Jornalista vê colombiano sem status de craque e cobra mudança de postura no departamento de futebol

José Boto diretor do Flamengo
José Boto diretor do Flamengo

Com o Flamengo prestes a oficializar a contratação do meia colombiano Jorge Carrascal, de 27 anos, vindo do Dínamo de Moscou, nem todos estão empolgados com o reforço que chega por 12 milhões de euros (cerca de R$ 77 milhões). Um dos críticos mais contundentes foi o jornalista Renato Maurício Prado, que também aproveitou para detonar o trabalho do diretor de futebol José Boto.



Segundo as informações apuradas, o valor da negociação será pago de forma parcelada e sem metas atreladas ao desempenho do atleta — algo que o Flamengo havia tentado incluir.

Ainda assim, a contratação não agradou RMP. Em vídeo publicado no YouTube, o jornalista afirmou que Carrascal está longe de ser um jogador de primeiro escalão. E, ao analisar o histórico do dirigente português, ele foi categórico:

“O currículo do Boto é desastroso. O Carrascal não é um jogador de elite, pode ser até que no Flamengo ele se consagre. Como exemplo, o Arias, antes do Fluminense, não era lá essas coisas. Há jogadores que não são exemplares em um país, mas se encaixam em outros”, declarou Renato.



Para RMP, o problema não está apenas na escolha de Carrascal, mas na filosofia de trabalho trazida por Boto ao Flamengo. O jornalista argumenta que, em clubes como Benfica e Shakhtar Donetsk, o dirigente atuava com uma mentalidade voltada para garimpar talentos baratos com potencial de revenda. No entanto, isso não funcionaria no cenário atual do rubro-negro, cuja prioridade é desempenho imediato.

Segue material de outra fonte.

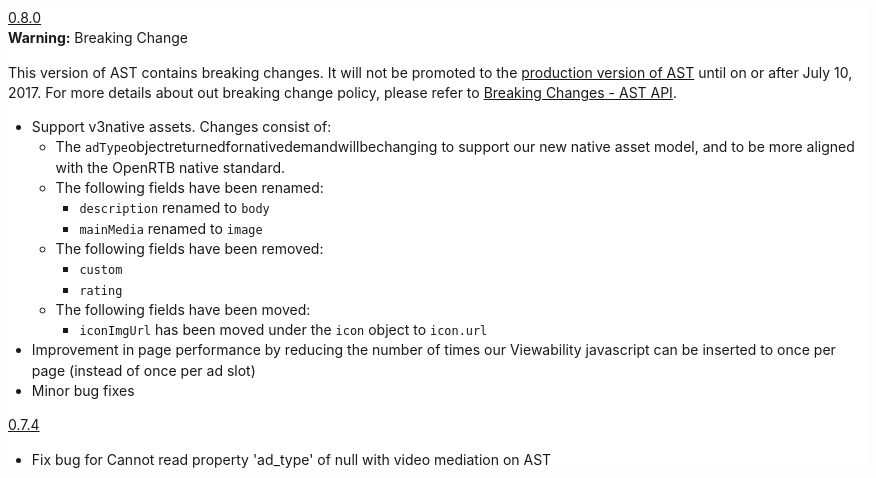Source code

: </ul></td>
<td class="entry colsep-1 rowsep-1"
headers="ID-00001dc1__entry__3"></td>
</tr>
<tr class="odd row">
<td class="entry align-center colsep-1 rowsep-1"
headers="ID-00001dc1__entry__1"><a
href="http://acdn.adnxs.com/ast/static/0.8.0/ast.js" class="xref"
target="_blank">0.8.0</a></td>
<td class="entry colsep-1 rowsep-1" headers="ID-00001dc1__entry__2"><div
class="note warning note_warning">
<b>Warning:</b> Breaking Change
<p>This version of AST contains breaking changes. It will not be
promoted to the <a href="http://acdn.adnxs.com/ast/ast.js" class="xref"
target="_blank">production version of AST</a> until on or after July 10,
2017. For more details about out breaking change policy, please refer to
<a href="breaking-changes-ast-api.md" class="xref">Breaking Changes -
AST API</a>.</p>

<ul>
<li>Support v3native assets. Changes consist of:
<ul>
<li>The <code
class="ph codeph">adType</code>objectreturnedfornativedemandwillbechanging
to support our new native asset model, and to be more aligned with the
OpenRTB native standard.</li>
<li>The following fields have been renamed:
<ul>
<li><code class="ph codeph">description</code> renamed to <code
class="ph codeph">body</code></li>
<li><code class="ph codeph">mainMedia</code> renamed to <code
class="ph codeph">image</code></li>
</ul></li>
<li>The following fields have been removed:
<ul>
<li><code class="ph codeph">custom</code></li>
<li><code class="ph codeph">rating</code></li>
</ul></li>
<li>The following fields have been moved:
<ul>
<li><code class="ph codeph">iconImgUrl</code> has been moved under the
<code class="ph codeph">icon</code> object to <code
class="ph codeph">icon.url</code></li>
</ul></li>
</ul></li>
<li>Improvement in page performance by reducing the number of times our
Viewability javascript can be inserted to once per page (instead of once
per ad slot)</li>
<li>Minor bug fixes</li>
</ul></td>
<td class="entry colsep-1 rowsep-1"
headers="ID-00001dc1__entry__3"></td>
</tr>
<tr class="even row">
<td class="entry align-center colsep-1 rowsep-1"
headers="ID-00001dc1__entry__1"><a
href="http://acdn.adnxs.com/ast/static/0.7.4/ast.js" class="xref"
target="_blank">0.7.4</a></td>
<td class="entry colsep-1 rowsep-1" headers="ID-00001dc1__entry__2"><ul>
<li>Fix bug for Cannot read property 'ad_type' of null with video
mediation on AST</li>
</ul></td>
<td class="entry colsep-1 rowsep-1"
headers="ID-00001dc1__entry__3"></td>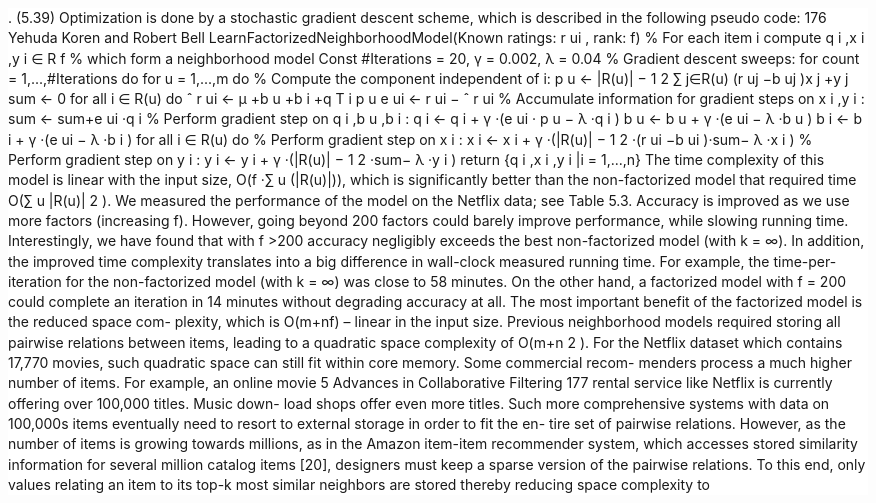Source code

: . (5.39)
Optimization is done by a stochastic gradient descent scheme, which is described
in the following pseudo code:
176 Yehuda Koren and Robert Bell
LearnFactorizedNeighborhoodModel(Known ratings: r ui , rank: f)
% For each item i compute q i ,x i ,y i ∈ R f
% which form a neighborhood model
Const #Iterations = 20, γ = 0.002, λ = 0.04
% Gradient descent sweeps:
for count = 1,...,#Iterations do
for u = 1,...,m do
% Compute the component independent of i:
p u ← |R(u)| −
1
2 ∑ j∈R(u) (r uj −b uj )x j +y j
sum ← 0
for all i ∈ R(u) do
ˆ r ui ← µ +b u +b i +q T
i
p u
e ui ← r ui − ˆ r ui
% Accumulate information for gradient steps on x i ,y i :
sum ← sum+e ui ·q i
% Perform gradient step on q i ,b u ,b i :
q i ← q i + γ ·(e ui · p u − λ ·q i )
b u ← b u + γ ·(e ui − λ ·b u )
b i ← b i + γ ·(e ui − λ ·b i )
for all i ∈ R(u) do
% Perform gradient step on x i :
x i ← x i + γ ·(|R(u)| −
1
2 ·(r ui −b ui )·sum− λ ·x i )
% Perform gradient step on y i :
y i ← y i + γ ·(|R(u)| −
1
2 ·sum− λ ·y i )
return {q i ,x i ,y i |i = 1,...,n}
The time complexity of this model is linear with the input size, O(f ·∑ u (|R(u)|)),
which is significantly better than the non-factorized model that required time
O(∑
u |R(u)| 2 ). We measured the performance of the model on the Netflix data; see
Table 5.3. Accuracy is improved as we use more factors (increasing f). However,
going beyond 200 factors could barely improve performance, while slowing running
time. Interestingly, we have found that with f >200 accuracy negligibly exceeds the
best non-factorized model (with k = ∞). In addition, the improved time complexity
translates into a big difference in wall-clock measured running time. For example,
the time-per-iteration for the non-factorized model (with k = ∞) was close to 58
minutes. On the other hand, a factorized model with f = 200 could complete an
iteration in 14 minutes without degrading accuracy at all.
The most important benefit of the factorized model is the reduced space com-
plexity, which is O(m+nf) – linear in the input size. Previous neighborhood models
required storing all pairwise relations between items, leading to a quadratic space
complexity of O(m+n 2 ). For the Netflix dataset which contains 17,770 movies,
such quadratic space can still fit within core memory. Some commercial recom-
menders process a much higher number of items. For example, an online movie
5 Advances in Collaborative Filtering 177
rental service like Netflix is currently offering over 100,000 titles. Music down-
load shops offer even more titles. Such more comprehensive systems with data on
100,000s items eventually need to resort to external storage in order to fit the en-
tire set of pairwise relations. However, as the number of items is growing towards
millions, as in the Amazon item-item recommender system, which accesses stored
similarity information for several million catalog items [20], designers must keep
a sparse version of the pairwise relations. To this end, only values relating an item
to its top-k most similar neighbors are stored thereby reducing space complexity to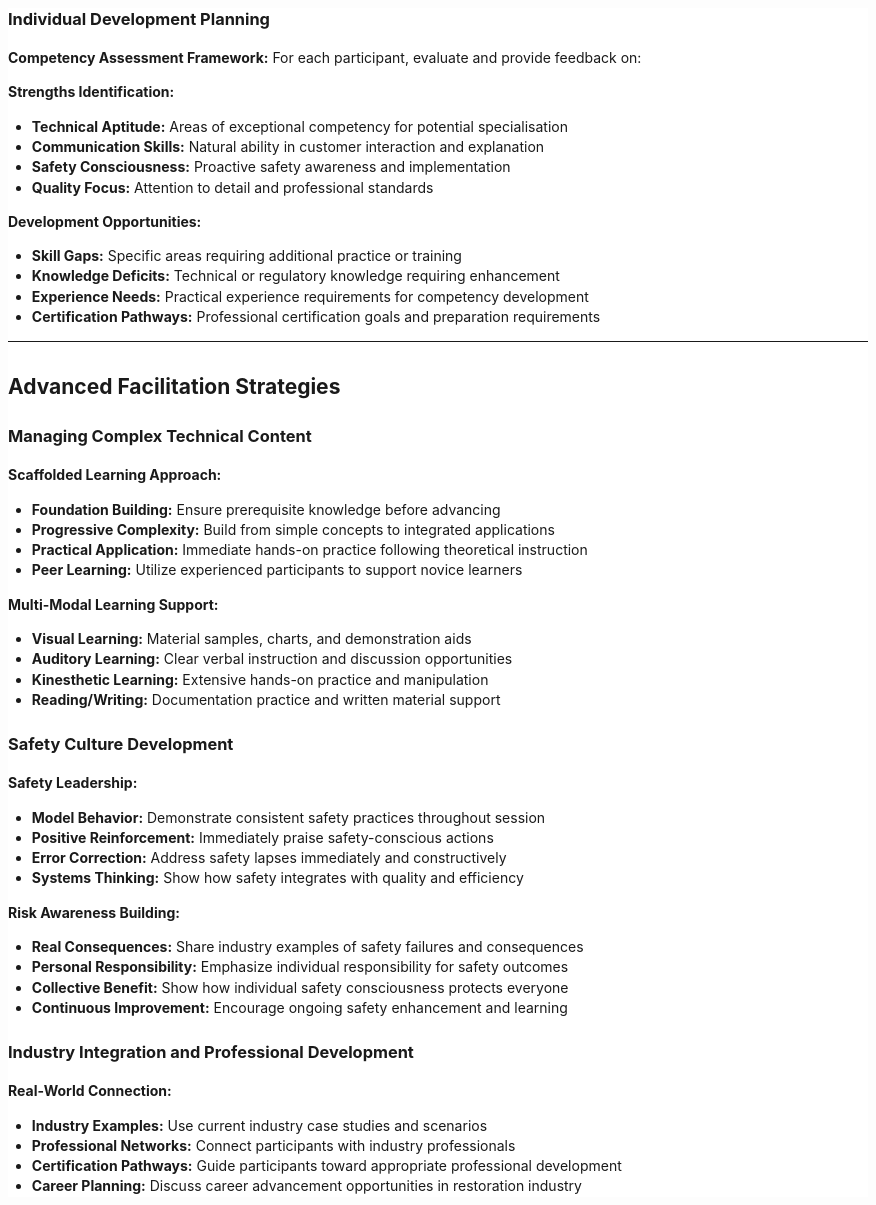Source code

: ### Individual Development Planning

**Competency Assessment Framework:**
For each participant, evaluate and provide feedback on:

**Strengths Identification:**
- **Technical Aptitude:** Areas of exceptional competency for potential specialisation
- **Communication Skills:** Natural ability in customer interaction and explanation
- **Safety Consciousness:** Proactive safety awareness and implementation
- **Quality Focus:** Attention to detail and professional standards

**Development Opportunities:**
- **Skill Gaps:** Specific areas requiring additional practice or training
- **Knowledge Deficits:** Technical or regulatory knowledge requiring enhancement
- **Experience Needs:** Practical experience requirements for competency development
- **Certification Pathways:** Professional certification goals and preparation requirements

---

## Advanced Facilitation Strategies

### Managing Complex Technical Content

**Scaffolded Learning Approach:**
- **Foundation Building:** Ensure prerequisite knowledge before advancing
- **Progressive Complexity:** Build from simple concepts to integrated applications
- **Practical Application:** Immediate hands-on practice following theoretical instruction
- **Peer Learning:** Utilize experienced participants to support novice learners

**Multi-Modal Learning Support:**
- **Visual Learning:** Material samples, charts, and demonstration aids
- **Auditory Learning:** Clear verbal instruction and discussion opportunities
- **Kinesthetic Learning:** Extensive hands-on practice and manipulation
- **Reading/Writing:** Documentation practice and written material support

### Safety Culture Development

**Safety Leadership:**
- **Model Behavior:** Demonstrate consistent safety practices throughout session
- **Positive Reinforcement:** Immediately praise safety-conscious actions
- **Error Correction:** Address safety lapses immediately and constructively
- **Systems Thinking:** Show how safety integrates with quality and efficiency

**Risk Awareness Building:**
- **Real Consequences:** Share industry examples of safety failures and consequences
- **Personal Responsibility:** Emphasize individual responsibility for safety outcomes
- **Collective Benefit:** Show how individual safety consciousness protects everyone
- **Continuous Improvement:** Encourage ongoing safety enhancement and learning

### Industry Integration and Professional Development

**Real-World Connection:**
- **Industry Examples:** Use current industry case studies and scenarios
- **Professional Networks:** Connect participants with industry professionals
- **Certification Pathways:** Guide participants toward appropriate professional development
- **Career Planning:** Discuss career advancement opportunities in restoration industry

“Agora, o Boto não tem uma característica de formar grandes times. De ir ao mercado e montar equipes com jogadores espetaculares. A cabeça dele, que ele tinha já no Benfica, era descobrir jogadores baratos, que se valorizariam e fariam o Benfica ganhar dinheiro”, criticou.

Mergulhe na História Rubro-Negra:

Na visão de RMP, o Flamengo vive um momento que exige soluções práticas e reforços com impacto direto no time titular. Por isso, ele defende que José Boto se adapte ao novo contexto.

“Essa cabeça não pode ser a mesma no Flamengo. Não é este o principal foco. O Flamengo não é um banco, tem que trazer jogador para performar. E rapidamente”, concluiu.